Lauren Rabaino

Listening to Gospel Gossip is like finding a 20 in the wash. Actually, scratch that – it’s like finding a kilo of Columbian non-dairy creamer in the wash. These kids just showed up out of nowhere and dropped a brilliant debut album in my lap. (Specifically, this “nowhere” is called Northfield, Minn.)

The two or three critics who’ve even bothered to review “Sing Into My Mouth” have usually pigeonholed this three-piece as a run-of-the-mill shoegazers and called it a day, but there’s more to Gospel Gossip than the commonplace “wall of sound.” Yes, they do indeed have a Roland RE-150 Space Echo making the songs all angsty and dissonant (to use my favorite clichés), but the record just has too much else going on to be classified so bluntly. Remember the entomology of shoegaze: a term developed from band members’ stoic delivery, standing frozen in place, eyes locked on one’s own pigeon-toed chucks, concentrating only on the droning, endless waves of malcontent and noise pouring from one’s own six-string. This image doesn’t fit Gospel Gossip for me.

I can’t imagine anyone in the band standing still for up-tempo, sex-stained numbers like “Revolutions in Physics” or “Mt. Virgil.” These are songs that pulse with such energy that I instead picture the band hopping around the stage like coked-out, rabid jackrabbits, knocking over mic-stands, slipping on vomit and generally doing the opposite of standing still, especially with lead Sarah Nienaber’s voice veering closer to The Stooges’ Iggy Pop than My Bloody Valentine’s Belinda Butcher. Actually, Nienaber sounds a lot more like Sue Tompkins from Life Without Buildings, but no one knows who she is so I’ll hold my tongue. (As long as I’m off topic, I’ll mention that Sarah looks frighteningly like an 11-year-old version of our stacks manager’s girlfriend.)

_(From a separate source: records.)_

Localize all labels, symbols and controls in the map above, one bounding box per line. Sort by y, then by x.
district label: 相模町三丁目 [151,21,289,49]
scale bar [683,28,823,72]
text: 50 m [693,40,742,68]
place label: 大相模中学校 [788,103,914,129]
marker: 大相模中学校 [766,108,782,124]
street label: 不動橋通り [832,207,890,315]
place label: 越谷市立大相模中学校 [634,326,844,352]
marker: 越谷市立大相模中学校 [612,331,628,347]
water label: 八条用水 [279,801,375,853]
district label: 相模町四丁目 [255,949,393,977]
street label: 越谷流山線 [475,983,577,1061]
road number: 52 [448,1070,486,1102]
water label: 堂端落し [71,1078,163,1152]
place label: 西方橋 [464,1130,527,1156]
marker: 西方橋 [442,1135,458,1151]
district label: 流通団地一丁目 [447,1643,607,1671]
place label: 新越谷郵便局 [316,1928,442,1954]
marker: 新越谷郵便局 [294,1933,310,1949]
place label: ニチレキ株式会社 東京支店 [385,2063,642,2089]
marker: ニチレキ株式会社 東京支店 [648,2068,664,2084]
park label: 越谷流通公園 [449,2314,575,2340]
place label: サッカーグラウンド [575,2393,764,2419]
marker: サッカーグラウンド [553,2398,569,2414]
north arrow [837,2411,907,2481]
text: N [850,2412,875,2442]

Anyway . I love her voice. Her delivery is beautifully varied, from a lullaby sing-song to raging-alcoholic shrieking, which is useful for the range of “Sing Into My Mouth.” “Shadows are Bent” uses such a catchy, happy melody you might call it neo-twee (if you were a pretentious asshole like me, anyway). The deliberately epic “Lucky Lemmings” is straight-up post-rock goodness with a good two minutes of teasing, a five-minute plateau and a solid minute-long climax. Two songs, “Maybe” and “Next,” approximate the lo-fi sound of Casiotone for the Painfully Alone of all things (but less depressing).

In fact, the urge to diversify might be its one weak point, as a few songs are seemingly throwaways. As near as I can work out, they were just dicking around with the electronics trying to make neat sounds. I guess this practice is actually the makeup of its own genre, but, well, whatever.

Right now, the band’s too small to make it out to the West Coast, but with a release this good, their launch into the weird world of the “indie-famous” isn’t impossible, and my fearless prediction of the day is that we’ll be seeing a lot more of these Minnesotans.

Jesse Bo Widmark is an architectural engineering senior and a business director for KCPR, San Luis Obispo, 91.3 FM.